Set the FORMCAST_HEADLESS environment variable:
set FORMCAST_HEADLESS=1
All @FORMSHOW calls become no-ops, modal dialogs return immediately,
and @FORMSAVEIMAGE still works (off-screen rendering). See
Glossary: Headless mode.
%@formfocus[%h] :: focus the form
%@formfocus[TCC] :: focus the TCC console
See Function Reference: @FORMFOCUS.
set result=%@formsendmessage[%h,0x10,0,0]
:: 0x10 = WM_CLOSE
See Function Reference: @FORMSENDMESSAGE.
set id=%@formhittest[%h,150,80]
Returns the control id at that form-relative pixel position, or empty if nothing is there. Used by the designer to map mouse clicks to controls. See Function Reference: @FORMHITTEST.
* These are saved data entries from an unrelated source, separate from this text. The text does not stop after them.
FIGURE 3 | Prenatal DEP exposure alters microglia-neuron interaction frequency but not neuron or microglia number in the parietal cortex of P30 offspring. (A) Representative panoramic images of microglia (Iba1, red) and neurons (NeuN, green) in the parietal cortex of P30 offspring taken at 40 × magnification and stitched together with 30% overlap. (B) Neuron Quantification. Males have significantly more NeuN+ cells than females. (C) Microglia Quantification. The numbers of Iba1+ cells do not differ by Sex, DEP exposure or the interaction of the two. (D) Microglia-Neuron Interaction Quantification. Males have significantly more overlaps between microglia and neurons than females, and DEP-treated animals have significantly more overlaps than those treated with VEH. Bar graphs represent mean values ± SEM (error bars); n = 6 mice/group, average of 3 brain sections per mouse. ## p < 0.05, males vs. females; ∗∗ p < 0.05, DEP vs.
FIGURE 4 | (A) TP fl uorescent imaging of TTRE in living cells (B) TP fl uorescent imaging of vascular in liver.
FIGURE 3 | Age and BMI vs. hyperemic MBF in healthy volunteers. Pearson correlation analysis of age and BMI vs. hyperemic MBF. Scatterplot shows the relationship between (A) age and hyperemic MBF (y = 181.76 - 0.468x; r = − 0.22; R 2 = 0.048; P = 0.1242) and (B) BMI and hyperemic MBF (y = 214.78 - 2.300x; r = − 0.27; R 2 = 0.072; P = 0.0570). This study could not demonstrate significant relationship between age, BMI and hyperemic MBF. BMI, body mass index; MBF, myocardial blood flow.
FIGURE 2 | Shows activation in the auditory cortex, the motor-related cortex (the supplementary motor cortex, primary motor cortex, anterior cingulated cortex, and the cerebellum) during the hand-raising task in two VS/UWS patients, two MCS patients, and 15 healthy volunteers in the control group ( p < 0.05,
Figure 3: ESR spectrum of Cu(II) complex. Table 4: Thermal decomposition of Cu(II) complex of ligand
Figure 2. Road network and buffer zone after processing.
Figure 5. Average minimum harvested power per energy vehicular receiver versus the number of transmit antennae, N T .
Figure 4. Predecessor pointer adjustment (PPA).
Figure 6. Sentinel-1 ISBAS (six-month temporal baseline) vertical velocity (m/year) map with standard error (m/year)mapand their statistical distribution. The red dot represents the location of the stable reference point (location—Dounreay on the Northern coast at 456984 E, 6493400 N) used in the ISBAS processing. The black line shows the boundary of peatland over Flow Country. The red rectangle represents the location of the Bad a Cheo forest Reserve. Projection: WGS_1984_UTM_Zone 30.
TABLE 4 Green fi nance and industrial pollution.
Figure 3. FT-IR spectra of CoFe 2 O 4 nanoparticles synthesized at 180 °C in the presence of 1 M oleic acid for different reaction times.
Not yet in v1. The FormCast.Host.exe daemon is built and ships, but
the Global\ scope wiring that keeps forms alive across sessions is
planned for v1.1. All v1 forms are Local\ scoped and are destroyed
when the plugin unloads.
Every realized window is force-closed before Plugin.Shutdown
returns. This is the forced-shutdown contract -- a surviving window
would hold references into the unloaded assembly and crash TCC on
the next click. See Architecture: Forced shutdown.
%@formset[%h,.,theme,dark]
Theme values: system (default), dark, light. Switching is
live -- the form and all controls repaint immediately. The dark
title bar uses the DWM immersive dark mode attribute on Windows 10+.
See Function Reference: Theme.
%@formset[%h,lbl,forecolor,#00AAFF]
%@formset[%h,panel,backcolor,DarkBlue]
Use named colors (any System.Drawing.Color name or system color
like Highlight, HighlightText) or hex #RRGGBB. See
Function Reference: Appearance.
%@formset[%h,.,font,Segoe UI:11:bold]
%@formset[%h,memo,font,Consolas:10]
Format: family:size[:style]. Style is optional (bold, italic,
bold+italic). Setting the font on the form (.) propagates to
all child controls via ApplyFontRecursive.
Use the anchor property:
%@formset[%h,memo,anchor,top+bottom+left+right]
%@formset[%h,btn,anchor,bottom+right]
Anchored to opposite edges, the control stretches when the parent resizes. See Tutorial section 11.
%@formset[%h,btn,stockicon,FileNew]
Works on Button, Label, PictureBox, CheckBox, RadioButton, and
LinkLabel. List all available icons with FORMICONS. See
Function Reference: Stock icons.
%@formset[%h,.,acceptbutton,btnOK]
%@formset[%h,.,cancelbutton,btnCancel]
The shared helper that replaces formcast-load.btm. It handles
plugin load (checking if already loaded), unload, and exit cleanup.
When a BTM is launched from Explorer (%_parent contains
explorer), it performs plugin /u + exit on close for clean
teardown. All example BTMs use call formcast-check.btm load
instead of plugin /l directly.
The recommended way to handle events:
:loop
do ev in /p formevents %h
set KIND=%@word[" ",1,%ev]
set CTRL=%@word[" ",2,%ev]
iff "%KIND" == "click" .and. "%CTRL" == "btnOK" then
goto done
endiff
enddo
goto loop
This is preferred over @FORMBIND with gosub because gosub
from the CallbackWorker thread does not work reliably. All current
examples use this pattern.
%@formadd[%h,tgl,TOGGLE,12,12,50,24,]
%@formset[%h,tgl,checked,true]
TOGGLE is an on/off slider switch. It fires a change event with
true or false. Read state with %@formget[%h,tgl,checked].
%@formset[%h,memo,textfromfile,C:\data\log.txt]
This loads the file content directly, bypassing TCC's variable
expansion. Useful when the file contains % characters that would
otherwise be interpreted as variables.
%@formset[%h,lbl,textfromvar,MYVAR]
Reads the TCC variable at set-time and applies it as the control's text.